Goal of the exercise: Please copy the data below without any change, from its first line through the line containing "The best-performing triathletes of the season", including both of those lines.
==== Data shown
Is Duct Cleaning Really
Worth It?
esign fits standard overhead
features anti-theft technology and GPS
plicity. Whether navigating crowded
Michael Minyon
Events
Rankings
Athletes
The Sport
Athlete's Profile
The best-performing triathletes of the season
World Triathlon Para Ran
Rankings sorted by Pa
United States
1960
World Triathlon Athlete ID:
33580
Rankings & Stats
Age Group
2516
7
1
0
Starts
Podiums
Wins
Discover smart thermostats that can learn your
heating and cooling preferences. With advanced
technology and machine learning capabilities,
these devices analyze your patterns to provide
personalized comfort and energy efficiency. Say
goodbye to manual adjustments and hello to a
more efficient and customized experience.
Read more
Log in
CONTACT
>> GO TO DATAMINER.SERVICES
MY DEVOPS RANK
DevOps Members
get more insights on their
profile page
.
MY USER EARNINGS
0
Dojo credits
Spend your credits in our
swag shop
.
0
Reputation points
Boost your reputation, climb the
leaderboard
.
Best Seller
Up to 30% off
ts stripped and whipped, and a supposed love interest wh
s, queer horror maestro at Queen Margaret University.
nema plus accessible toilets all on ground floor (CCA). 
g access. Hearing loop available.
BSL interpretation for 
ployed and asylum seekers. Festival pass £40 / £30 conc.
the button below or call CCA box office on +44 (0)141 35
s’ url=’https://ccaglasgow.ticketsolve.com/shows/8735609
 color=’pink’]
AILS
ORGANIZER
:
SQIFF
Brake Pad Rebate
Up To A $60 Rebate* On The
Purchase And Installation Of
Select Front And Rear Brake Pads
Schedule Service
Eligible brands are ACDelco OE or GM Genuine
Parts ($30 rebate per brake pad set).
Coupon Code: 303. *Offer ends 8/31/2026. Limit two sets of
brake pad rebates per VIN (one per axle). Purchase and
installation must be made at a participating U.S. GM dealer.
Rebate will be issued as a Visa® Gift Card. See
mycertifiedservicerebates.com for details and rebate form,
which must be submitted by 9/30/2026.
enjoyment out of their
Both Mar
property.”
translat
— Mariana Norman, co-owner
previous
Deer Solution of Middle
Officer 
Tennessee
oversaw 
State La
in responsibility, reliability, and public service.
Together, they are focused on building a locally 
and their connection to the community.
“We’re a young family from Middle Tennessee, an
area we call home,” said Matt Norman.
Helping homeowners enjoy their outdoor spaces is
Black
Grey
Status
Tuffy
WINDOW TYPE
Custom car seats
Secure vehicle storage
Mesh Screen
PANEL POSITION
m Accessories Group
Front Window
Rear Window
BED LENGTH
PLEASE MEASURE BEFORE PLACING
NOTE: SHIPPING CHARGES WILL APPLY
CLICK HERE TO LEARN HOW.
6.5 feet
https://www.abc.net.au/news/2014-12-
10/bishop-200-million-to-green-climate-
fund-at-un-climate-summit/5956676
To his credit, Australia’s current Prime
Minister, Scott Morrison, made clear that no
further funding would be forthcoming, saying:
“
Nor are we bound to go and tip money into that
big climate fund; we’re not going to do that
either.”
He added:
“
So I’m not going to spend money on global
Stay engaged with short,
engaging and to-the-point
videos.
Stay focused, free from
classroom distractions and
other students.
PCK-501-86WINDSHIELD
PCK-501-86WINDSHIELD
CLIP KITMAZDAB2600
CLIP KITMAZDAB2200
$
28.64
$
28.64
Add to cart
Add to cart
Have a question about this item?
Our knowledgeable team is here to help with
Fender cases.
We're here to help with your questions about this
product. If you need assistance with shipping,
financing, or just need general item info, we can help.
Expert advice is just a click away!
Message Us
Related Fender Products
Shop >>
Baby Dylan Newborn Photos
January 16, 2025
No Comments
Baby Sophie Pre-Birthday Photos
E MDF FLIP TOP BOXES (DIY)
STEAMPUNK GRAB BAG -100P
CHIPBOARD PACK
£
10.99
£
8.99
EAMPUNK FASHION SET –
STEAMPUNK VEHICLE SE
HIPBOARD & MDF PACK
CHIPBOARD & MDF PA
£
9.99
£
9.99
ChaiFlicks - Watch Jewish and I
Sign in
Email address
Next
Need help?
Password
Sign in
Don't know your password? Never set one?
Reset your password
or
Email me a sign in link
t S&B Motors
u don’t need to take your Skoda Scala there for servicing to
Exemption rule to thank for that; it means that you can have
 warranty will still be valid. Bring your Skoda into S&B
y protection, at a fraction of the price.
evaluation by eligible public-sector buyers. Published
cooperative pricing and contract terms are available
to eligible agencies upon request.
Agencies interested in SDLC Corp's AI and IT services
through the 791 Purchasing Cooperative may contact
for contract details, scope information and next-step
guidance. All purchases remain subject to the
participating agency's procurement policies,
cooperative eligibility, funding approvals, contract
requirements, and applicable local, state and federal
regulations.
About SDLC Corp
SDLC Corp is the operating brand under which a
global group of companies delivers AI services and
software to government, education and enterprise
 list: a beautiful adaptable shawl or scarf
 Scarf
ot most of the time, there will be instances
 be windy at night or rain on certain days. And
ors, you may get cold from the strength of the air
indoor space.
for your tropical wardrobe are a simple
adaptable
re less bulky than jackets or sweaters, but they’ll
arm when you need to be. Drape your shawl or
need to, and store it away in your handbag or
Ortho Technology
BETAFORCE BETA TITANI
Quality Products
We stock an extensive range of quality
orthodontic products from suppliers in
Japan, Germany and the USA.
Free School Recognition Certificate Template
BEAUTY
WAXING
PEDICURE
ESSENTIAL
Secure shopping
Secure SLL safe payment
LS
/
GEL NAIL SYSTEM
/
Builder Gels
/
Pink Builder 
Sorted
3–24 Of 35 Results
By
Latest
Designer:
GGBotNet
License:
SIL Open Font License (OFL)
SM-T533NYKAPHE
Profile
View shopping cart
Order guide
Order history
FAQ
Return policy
========
Solution to the exercise:
Is Duct Cleaning Really
Worth It?
esign fits standard overhead
features anti-theft technology and GPS
plicity. Whether navigating crowded
Michael Minyon
Events
Rankings
Athletes
The Sport
Athlete's Profile
The best-performing triathletes of the season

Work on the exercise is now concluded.